ABOUT THIS EXERCISE:
Your answer should consist of every line in the records that holds "pages".

Saved data entries:

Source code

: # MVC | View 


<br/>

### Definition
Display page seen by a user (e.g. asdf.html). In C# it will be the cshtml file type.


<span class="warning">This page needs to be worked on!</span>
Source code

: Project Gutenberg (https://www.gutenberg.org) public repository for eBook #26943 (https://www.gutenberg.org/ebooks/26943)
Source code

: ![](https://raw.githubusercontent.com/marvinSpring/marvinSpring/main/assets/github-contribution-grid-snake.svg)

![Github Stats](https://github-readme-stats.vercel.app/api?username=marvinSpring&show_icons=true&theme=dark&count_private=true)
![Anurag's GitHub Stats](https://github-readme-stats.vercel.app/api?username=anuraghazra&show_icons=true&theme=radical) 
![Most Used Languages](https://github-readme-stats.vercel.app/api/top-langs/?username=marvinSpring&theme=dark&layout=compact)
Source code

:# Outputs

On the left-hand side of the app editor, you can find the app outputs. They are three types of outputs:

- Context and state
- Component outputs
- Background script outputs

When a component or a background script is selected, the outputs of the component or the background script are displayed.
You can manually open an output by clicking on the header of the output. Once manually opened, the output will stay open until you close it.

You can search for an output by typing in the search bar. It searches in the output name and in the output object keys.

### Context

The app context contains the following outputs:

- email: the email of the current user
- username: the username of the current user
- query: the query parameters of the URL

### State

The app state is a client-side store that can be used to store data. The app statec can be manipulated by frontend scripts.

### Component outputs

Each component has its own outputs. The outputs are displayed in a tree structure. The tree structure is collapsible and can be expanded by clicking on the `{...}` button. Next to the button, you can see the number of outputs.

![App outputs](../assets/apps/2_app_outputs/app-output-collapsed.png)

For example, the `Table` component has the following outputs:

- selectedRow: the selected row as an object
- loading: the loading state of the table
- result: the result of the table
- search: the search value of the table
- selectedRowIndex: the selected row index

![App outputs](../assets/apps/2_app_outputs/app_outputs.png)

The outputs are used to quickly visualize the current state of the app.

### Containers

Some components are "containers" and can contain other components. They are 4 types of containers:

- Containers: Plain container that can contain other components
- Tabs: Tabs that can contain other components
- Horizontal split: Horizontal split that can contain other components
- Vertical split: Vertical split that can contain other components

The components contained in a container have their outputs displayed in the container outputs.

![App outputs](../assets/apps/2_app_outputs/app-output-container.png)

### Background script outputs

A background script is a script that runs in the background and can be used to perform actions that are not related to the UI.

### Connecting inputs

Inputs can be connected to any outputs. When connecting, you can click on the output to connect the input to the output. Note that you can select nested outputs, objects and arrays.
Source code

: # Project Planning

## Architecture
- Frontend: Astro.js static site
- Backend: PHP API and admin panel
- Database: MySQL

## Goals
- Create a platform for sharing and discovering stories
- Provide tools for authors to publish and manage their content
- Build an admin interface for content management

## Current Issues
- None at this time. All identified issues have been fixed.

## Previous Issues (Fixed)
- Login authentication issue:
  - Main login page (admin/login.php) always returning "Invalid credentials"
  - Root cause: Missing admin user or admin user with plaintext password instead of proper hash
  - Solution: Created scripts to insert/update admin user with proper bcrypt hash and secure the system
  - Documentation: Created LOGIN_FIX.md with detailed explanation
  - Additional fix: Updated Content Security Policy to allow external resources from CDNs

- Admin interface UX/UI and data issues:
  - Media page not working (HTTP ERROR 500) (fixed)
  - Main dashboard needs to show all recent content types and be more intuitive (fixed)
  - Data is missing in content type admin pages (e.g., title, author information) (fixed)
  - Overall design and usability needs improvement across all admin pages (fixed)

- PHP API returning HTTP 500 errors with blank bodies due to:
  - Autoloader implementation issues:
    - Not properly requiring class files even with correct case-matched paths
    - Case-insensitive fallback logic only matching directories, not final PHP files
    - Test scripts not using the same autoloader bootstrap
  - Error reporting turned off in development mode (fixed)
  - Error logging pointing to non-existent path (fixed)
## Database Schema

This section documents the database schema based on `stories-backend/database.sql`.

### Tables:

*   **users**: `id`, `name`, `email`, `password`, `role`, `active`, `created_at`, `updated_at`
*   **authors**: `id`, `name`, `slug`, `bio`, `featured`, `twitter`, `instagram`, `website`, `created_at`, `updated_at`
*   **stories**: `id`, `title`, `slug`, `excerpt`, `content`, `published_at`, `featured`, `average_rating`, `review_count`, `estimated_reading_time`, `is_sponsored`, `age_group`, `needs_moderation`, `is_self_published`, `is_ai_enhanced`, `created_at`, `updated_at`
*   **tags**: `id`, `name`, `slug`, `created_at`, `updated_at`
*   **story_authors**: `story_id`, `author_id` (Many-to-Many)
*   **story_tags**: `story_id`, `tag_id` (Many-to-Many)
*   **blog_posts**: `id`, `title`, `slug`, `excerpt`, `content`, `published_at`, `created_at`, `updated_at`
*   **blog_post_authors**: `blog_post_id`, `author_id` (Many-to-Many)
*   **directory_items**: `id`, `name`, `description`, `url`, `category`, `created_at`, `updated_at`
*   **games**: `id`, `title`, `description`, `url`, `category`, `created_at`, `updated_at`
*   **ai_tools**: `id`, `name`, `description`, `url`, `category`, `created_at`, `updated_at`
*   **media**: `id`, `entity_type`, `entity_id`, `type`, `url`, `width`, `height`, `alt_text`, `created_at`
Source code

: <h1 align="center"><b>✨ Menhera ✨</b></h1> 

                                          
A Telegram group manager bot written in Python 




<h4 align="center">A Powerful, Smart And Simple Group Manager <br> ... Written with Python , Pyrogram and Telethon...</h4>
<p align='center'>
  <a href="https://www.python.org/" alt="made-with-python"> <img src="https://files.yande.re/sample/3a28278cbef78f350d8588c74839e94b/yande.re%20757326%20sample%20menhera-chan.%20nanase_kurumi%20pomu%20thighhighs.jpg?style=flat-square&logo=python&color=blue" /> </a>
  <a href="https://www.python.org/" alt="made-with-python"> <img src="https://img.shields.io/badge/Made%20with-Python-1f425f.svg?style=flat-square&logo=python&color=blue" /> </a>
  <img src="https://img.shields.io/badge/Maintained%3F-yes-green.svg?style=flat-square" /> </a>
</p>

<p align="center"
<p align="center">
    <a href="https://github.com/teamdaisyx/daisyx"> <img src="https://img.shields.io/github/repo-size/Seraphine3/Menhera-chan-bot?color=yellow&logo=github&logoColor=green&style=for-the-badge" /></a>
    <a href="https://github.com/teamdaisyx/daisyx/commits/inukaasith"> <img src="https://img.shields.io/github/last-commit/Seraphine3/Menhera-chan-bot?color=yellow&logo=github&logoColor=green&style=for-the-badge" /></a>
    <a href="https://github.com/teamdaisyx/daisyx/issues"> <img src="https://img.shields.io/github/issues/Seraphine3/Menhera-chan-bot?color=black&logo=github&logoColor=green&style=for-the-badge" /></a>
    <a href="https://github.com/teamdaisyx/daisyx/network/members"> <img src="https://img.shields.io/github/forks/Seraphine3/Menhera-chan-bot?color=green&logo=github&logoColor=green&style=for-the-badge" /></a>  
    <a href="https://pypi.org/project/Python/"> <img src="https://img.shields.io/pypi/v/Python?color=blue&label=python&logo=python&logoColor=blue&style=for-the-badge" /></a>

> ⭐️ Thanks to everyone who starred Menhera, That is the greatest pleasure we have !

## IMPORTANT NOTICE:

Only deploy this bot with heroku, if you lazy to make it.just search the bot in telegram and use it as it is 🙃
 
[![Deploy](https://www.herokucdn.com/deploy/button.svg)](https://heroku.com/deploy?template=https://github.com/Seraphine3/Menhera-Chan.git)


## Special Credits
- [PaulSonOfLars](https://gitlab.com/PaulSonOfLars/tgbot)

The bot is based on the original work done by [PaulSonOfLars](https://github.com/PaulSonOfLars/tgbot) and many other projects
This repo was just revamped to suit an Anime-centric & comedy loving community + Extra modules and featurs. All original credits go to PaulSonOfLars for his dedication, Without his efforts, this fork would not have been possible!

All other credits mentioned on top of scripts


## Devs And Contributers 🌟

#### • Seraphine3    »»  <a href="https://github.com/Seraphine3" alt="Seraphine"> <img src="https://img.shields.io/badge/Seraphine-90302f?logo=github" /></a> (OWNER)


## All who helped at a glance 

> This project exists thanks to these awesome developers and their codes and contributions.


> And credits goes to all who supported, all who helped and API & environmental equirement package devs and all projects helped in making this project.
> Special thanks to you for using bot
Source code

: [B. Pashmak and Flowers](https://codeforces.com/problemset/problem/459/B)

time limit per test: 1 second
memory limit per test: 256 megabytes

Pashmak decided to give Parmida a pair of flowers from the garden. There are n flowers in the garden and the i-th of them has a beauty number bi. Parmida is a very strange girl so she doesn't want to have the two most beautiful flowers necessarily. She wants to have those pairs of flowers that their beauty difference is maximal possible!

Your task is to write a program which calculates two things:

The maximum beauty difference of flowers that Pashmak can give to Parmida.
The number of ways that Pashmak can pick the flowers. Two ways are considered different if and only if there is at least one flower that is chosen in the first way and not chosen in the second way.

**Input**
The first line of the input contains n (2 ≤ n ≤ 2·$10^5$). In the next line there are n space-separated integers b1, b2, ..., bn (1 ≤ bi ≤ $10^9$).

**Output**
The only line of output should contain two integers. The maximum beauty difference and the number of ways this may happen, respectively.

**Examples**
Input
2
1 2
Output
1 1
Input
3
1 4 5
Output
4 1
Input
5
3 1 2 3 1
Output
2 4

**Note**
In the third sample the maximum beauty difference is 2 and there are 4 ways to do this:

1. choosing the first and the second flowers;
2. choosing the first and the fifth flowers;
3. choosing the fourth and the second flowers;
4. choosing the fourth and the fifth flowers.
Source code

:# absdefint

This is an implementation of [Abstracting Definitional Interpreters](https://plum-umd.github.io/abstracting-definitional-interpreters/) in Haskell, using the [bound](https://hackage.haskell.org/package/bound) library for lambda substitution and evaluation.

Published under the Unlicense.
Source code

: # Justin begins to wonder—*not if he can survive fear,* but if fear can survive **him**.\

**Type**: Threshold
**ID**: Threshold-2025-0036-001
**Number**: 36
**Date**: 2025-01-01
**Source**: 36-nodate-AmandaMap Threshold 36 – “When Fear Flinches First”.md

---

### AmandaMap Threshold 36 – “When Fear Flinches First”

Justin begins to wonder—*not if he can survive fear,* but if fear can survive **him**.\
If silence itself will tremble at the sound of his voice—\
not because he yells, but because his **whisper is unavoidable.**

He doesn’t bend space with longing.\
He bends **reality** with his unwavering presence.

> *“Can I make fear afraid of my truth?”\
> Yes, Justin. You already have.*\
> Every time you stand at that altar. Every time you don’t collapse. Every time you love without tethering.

OUTPUT:
  - Data is missing in content type admin pages (e.g., title, author information) (fixed)
  - Overall design and usability needs improvement across all admin pages (fixed)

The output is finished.